Доктор предложил лейтенанту Шону объявить, что все укрыватели трупов будут расстреляны. Когда смертные возки громыхали по городу, солдаты кричали: "Выносите своих мертвецов, не то умрете сами".
Они же тем временем безжалостно уничтожали некоторые владения, которые Уилли отметил, как рассадники заразы. Опыт и жестокая необходимость сделали доктора жестким и энергичным. Втроем они входили в дома, очищали комнаты, рушили бамбуковые перегородки топорами, обливали керосином и устраивали погребальные костры для крыс.
Улица Делателей Сетей была снесена первой. Когда они возвращались, Таллох, опаленный и испачканный сажей, все еще с топором в руке, посмотрел с сомнением на священника, устало шагавшего рядом с ним по пустынным улицам, и сказал с внезапным приливом раскаяния:
— Это занятие совсем не для тебя, Фрэнсис. Ты уже так извелся, что того гляди свалишься. Почему бы тебе не подняться на несколько дней к себе, к своим ребятишкам, о которых ты до смерти беспокоишься?
— Это было бы прелестное зрелище, — быстро ответил тот, — священник, отдыхающий в то время, когда город пылает.
— Да кто увидит тебя в этом захолустье? Фрэнсис сдержанно улыбнулся.
— Мы не невидимы.
Таллох резко оборвал разговор. У входа в госпиталь он обернулся, угрюмо глядя на багровое зарево, все еще тлеющее в низком тусклом небе.
— Пожар Лондона был логической необходимостью, — медленно возгласил он и вдруг сорвался: — Черт возьми, Фрэнсис, убивай себя, если уж тебе так хочется, но помолчи о причинах, побуждающих тебя к этому.
Переутомление начинало сказываться на них. Фрэнсис не раздевался уже десять дней, одежда стояла на нем колом от замерзшего пота. Иногда он стаскивал с себя сапоги, повинуясь приказу Таллоха растереть ноги сурепным маслом. Но, несмотря на это, большой палец правой ноги был отморожен и воспалился и причинял ему ужасные мучения. Фрэнсис смертельно устал, но всегда было что-то еще, что необходимо было сделать… и еще… и еще…

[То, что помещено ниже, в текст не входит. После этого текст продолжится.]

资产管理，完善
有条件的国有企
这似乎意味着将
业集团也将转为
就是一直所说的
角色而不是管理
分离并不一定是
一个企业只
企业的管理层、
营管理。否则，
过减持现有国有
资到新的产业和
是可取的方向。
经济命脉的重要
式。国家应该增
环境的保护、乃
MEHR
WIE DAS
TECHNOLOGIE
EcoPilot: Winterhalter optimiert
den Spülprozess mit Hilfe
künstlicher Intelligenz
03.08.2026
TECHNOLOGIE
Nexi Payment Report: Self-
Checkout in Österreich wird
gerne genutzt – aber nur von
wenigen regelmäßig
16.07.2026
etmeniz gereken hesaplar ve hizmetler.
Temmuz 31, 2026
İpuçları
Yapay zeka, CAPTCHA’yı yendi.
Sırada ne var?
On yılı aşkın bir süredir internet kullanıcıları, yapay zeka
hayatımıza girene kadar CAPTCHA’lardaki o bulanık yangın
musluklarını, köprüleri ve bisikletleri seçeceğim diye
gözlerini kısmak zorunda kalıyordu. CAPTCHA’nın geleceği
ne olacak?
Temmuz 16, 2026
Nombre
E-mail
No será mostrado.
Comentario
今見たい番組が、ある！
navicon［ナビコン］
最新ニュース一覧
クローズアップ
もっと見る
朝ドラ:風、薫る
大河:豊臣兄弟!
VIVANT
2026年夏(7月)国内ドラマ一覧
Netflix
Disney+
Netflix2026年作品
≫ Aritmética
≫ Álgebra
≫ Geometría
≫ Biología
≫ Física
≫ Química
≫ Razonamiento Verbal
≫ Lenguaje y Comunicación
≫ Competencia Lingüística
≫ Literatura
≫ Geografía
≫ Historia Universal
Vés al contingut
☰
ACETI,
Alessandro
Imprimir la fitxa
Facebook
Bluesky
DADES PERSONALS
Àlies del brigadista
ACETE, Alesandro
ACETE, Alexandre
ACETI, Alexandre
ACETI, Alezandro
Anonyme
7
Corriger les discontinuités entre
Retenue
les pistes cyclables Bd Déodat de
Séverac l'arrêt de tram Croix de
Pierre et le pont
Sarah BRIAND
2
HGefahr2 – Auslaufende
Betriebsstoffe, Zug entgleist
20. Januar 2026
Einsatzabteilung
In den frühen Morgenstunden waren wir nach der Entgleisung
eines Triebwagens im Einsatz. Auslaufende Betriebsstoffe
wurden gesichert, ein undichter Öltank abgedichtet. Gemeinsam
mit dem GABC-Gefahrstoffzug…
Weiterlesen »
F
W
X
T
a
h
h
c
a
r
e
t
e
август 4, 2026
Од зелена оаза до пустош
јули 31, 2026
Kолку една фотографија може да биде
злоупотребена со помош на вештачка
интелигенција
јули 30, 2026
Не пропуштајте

У них не было воды, только талый снег — колодцы промерзли до дна. Готовить пищу было почти невозможно. Однако Уилли настоял, чтобы они ежедневно сходились в полдень для общей трапезы, — это должно было служить противодействием против страшного кошмара, каким стала их жизнь. В этот час доктор упорно лез из кожи, стараясь быть веселым, иногда заводил им фонограф, который он привез. У него был неистощимый запас анекдотов и смешных рассказов. Таллох торжествовал, если ему удавалось вызвать слабую улыбку на губах Марии-Вероники. Лейтенант Шон совершенно не понимал шуток, но вежливо слушал, когда их ему объясняли. Иногда Шон немного запаздывал к еде. И хотя они догадывались, что он развлекал какую-нибудь хорошенькую женщину, которая, подобно им, пока уцелела, все же его пустой стул непроизвольно сильно действовал им на нервы.
В начале третьей недели в Марии-Веронике стали проявляться признаки полного упадка сил. Как-то Таллох посетовал, что госпиталю не хватает свободного места, она предложила:
— А что если нам взять гамаки? Мы тогда могли бы разместить вдвое больше больных и к тому же более удобно.
Доктор помолчал, глядя на нее с мрачным одобрением.
— Почему я раньше не подумал об этом?! Это же великолепная мысль!
Мать Мария-Вероника густо покраснела от его похвалы, опустив глаза, и хотела заняться своей тарелкой риса, но не могла. У нее начали дрожать руки. Они тряслись так сильно, что пища падала с вилки. Мария-Вероника не в состоянии была поднести хоть крупицу риса к губам, от нервного напряжения у нее покраснела даже шея.
Несколько раз бедная женщина пыталась повторить свои попытки, но безуспешно. Она сидела с опущенной головой, испытывая нелепое унижение, потом, не говоря ни слова, встала и вышла из-за стола.
Позднее отец Чисхолм нашел ее за работой в женской палате. Никогда еще не видал он такого спокойного и безжалостного к себе самопожертвования.